(Given information)

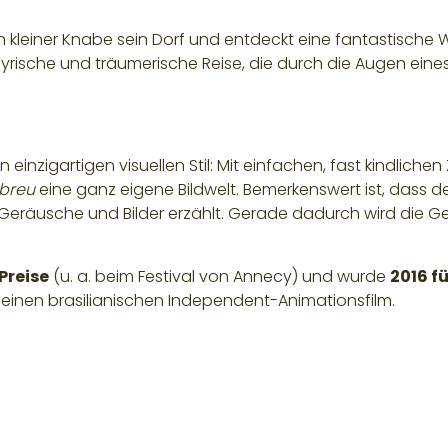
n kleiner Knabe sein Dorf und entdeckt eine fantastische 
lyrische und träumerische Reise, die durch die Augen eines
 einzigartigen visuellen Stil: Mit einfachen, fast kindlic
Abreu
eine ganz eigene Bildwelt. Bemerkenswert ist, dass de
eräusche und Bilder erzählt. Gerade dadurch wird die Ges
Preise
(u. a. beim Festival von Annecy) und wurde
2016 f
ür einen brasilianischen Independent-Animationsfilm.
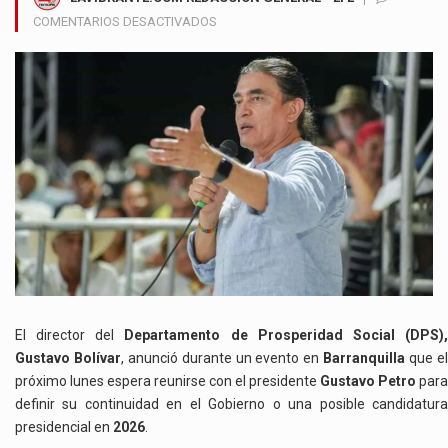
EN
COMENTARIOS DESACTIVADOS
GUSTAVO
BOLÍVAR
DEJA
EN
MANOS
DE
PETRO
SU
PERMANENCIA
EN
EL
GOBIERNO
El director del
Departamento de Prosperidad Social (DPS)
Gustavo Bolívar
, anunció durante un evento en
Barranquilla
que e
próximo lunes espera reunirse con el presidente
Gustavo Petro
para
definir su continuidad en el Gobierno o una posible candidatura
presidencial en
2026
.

(End Given information)
(Given information)

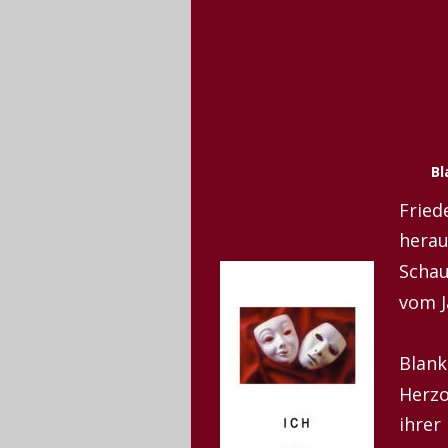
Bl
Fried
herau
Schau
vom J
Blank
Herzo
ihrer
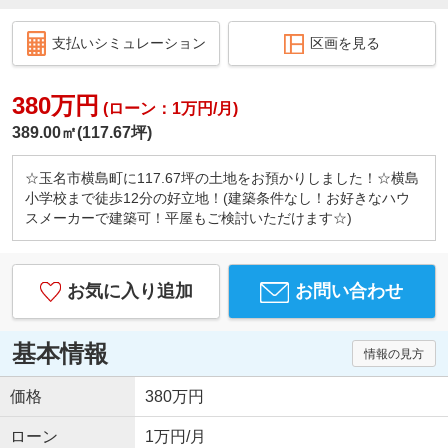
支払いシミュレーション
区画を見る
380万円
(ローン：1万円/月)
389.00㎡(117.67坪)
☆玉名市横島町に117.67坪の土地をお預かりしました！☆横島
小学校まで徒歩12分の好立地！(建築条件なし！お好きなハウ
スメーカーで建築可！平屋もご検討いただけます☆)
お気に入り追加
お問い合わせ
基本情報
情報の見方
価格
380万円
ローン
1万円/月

(End Given information)

### Task requirements
The answer should consist only of the lines above from the one with "n kleiner Knabe" through the one with "Gustavo Bolívar", repeated exactly, with no pictures among them.

### Result of this exercise
n kleiner Knabe sein Dorf und entdeckt eine fantastische 
lyrische und träumerische Reise, die durch die Augen eines
 einzigartigen visuellen Stil: Mit einfachen, fast kindlic
Abreu
eine ganz eigene Bildwelt. Bemerkenswert ist, dass de
eräusche und Bilder erzählt. Gerade dadurch wird die Ges
Preise
(u. a. beim Festival von Annecy) und wurde
2016 f
ür einen brasilianischen Independent-Animationsfilm.
EN
COMENTARIOS DESACTIVADOS
GUSTAVO
BOLÍVAR
DEJA
EN
MANOS
DE
PETRO
SU
PERMANENCIA
EN
EL
GOBIERNO
El director del
Departamento de Prosperidad Social (DPS)
Gustavo Bolívar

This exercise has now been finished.